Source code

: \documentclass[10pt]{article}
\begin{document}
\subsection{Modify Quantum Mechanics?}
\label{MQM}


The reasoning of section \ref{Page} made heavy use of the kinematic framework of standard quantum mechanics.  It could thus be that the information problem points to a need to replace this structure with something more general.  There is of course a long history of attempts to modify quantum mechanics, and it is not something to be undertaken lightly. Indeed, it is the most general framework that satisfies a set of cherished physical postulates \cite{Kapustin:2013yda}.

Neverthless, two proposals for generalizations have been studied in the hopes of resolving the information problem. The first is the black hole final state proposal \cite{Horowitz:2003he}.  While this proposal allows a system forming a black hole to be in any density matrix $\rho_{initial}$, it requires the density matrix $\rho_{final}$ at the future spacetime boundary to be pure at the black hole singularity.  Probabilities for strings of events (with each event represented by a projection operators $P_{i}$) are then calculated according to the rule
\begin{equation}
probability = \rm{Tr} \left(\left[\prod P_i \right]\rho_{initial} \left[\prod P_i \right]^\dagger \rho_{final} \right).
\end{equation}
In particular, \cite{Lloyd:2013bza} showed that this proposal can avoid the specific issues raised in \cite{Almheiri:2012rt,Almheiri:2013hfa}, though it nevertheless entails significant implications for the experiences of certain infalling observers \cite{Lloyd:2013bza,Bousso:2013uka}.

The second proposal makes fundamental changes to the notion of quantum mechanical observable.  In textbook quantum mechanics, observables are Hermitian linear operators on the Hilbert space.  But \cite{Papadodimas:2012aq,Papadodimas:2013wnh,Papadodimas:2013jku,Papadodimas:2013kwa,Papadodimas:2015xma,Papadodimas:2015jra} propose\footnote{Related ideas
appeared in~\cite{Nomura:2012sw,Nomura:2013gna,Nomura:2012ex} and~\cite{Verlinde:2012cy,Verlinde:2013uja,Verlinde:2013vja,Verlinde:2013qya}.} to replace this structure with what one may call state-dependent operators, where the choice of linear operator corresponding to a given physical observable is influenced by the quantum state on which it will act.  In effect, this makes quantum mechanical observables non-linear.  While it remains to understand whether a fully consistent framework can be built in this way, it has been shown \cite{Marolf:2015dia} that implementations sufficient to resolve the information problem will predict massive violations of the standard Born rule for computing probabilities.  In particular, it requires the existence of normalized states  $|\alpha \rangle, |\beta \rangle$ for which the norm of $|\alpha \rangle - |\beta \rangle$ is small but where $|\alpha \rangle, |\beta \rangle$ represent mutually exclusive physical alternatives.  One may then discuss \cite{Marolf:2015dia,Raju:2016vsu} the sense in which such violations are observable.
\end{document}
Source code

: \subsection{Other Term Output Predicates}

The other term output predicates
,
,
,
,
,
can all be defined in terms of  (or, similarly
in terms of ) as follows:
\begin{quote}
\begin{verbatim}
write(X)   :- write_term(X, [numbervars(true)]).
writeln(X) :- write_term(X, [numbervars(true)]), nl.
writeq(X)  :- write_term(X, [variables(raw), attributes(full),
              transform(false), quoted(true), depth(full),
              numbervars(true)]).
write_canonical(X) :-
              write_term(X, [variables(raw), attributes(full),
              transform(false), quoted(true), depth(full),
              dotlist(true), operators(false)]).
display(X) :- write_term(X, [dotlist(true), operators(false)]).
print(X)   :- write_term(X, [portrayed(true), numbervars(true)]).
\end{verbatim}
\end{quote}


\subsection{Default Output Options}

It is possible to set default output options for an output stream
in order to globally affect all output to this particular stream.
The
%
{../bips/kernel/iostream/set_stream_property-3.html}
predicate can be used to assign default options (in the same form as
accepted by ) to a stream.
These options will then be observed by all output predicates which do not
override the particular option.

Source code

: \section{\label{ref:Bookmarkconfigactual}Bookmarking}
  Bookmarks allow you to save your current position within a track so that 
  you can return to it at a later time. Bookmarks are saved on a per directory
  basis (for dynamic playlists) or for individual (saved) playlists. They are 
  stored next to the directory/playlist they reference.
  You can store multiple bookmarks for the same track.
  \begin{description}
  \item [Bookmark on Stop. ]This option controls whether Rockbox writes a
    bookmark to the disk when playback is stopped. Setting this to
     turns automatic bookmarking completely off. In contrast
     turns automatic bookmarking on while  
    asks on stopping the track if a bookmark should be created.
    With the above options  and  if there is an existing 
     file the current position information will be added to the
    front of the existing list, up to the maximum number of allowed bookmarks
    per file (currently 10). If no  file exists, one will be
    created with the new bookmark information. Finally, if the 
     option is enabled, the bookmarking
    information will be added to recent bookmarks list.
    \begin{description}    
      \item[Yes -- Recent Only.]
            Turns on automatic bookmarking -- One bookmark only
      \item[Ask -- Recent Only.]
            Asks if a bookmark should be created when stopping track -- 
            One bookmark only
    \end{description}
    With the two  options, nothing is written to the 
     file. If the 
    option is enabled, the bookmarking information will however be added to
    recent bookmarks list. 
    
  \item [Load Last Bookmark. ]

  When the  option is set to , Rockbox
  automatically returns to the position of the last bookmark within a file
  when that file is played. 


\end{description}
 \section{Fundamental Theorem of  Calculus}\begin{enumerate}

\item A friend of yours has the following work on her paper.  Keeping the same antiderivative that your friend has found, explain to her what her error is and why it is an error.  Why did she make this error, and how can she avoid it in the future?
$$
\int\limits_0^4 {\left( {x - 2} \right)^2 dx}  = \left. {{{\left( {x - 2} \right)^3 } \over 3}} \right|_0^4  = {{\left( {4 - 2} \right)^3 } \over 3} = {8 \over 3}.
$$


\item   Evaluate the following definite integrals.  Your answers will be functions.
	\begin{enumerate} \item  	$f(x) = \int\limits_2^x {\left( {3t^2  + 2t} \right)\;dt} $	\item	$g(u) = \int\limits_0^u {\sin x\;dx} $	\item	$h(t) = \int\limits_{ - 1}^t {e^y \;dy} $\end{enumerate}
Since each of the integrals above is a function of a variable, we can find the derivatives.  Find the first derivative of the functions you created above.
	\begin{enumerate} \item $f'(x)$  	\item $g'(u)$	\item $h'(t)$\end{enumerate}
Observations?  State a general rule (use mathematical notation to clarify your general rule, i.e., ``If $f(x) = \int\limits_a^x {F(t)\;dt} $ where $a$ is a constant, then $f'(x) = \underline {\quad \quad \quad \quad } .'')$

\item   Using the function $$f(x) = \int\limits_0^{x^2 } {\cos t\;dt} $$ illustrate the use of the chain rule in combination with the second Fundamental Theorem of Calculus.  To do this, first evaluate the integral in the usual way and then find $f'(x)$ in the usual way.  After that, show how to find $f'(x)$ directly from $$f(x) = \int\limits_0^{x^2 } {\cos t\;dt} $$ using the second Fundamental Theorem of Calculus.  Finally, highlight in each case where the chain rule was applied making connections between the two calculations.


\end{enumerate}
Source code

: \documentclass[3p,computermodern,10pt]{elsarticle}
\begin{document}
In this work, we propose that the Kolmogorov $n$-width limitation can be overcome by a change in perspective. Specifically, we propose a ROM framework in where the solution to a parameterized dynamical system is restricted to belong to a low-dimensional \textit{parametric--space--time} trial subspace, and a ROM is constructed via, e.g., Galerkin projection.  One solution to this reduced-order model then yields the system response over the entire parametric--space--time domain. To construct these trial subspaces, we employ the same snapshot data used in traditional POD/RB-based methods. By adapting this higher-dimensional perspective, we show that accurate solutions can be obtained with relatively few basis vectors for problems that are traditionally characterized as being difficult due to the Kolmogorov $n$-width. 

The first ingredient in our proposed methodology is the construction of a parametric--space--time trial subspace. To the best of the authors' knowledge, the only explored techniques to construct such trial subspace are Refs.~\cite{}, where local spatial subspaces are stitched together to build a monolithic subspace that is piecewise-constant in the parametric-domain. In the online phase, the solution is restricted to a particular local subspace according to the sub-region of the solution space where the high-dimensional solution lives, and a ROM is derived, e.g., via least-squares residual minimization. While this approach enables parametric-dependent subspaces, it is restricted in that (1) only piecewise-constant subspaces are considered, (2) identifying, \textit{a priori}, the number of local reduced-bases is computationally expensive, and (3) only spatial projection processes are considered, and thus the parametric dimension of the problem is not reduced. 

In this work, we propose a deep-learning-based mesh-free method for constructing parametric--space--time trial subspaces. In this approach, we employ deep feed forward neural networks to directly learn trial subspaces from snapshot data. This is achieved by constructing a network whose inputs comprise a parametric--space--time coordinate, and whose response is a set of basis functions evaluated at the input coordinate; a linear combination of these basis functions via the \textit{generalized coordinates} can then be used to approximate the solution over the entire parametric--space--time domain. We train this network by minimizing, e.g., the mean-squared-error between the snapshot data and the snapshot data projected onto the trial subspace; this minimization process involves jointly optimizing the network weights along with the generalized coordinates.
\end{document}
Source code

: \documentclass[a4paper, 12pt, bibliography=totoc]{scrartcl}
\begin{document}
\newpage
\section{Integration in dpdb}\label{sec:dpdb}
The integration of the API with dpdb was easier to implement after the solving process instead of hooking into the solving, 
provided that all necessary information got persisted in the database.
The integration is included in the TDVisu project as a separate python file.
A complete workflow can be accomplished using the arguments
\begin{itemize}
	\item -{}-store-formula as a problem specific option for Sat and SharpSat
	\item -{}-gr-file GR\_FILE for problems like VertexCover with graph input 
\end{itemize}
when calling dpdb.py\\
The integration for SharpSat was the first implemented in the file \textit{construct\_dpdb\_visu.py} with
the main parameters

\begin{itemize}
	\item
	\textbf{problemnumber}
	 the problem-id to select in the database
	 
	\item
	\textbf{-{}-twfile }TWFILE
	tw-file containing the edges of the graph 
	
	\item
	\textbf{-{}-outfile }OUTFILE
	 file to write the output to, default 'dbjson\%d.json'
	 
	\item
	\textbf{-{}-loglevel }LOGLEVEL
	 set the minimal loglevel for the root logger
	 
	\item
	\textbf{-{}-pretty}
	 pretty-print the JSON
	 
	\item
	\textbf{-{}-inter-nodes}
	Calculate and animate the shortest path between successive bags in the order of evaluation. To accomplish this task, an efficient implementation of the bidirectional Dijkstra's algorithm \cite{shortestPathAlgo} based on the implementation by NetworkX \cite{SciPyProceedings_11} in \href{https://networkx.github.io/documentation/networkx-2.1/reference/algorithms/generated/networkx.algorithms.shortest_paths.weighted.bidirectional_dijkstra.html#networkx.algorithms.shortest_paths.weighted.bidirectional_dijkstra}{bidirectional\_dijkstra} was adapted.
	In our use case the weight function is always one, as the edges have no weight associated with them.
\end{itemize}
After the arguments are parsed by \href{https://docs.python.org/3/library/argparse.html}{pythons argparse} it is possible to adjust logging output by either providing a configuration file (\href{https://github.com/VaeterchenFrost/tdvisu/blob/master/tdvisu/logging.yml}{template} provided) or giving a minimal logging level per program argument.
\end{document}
================================
**What the task asks:**
For each line in the data that holds the word "enabled", copy the line.

**Answer to this problem:**
     option is enabled, the bookmarking
    option is enabled, the bookmarking information will however be added to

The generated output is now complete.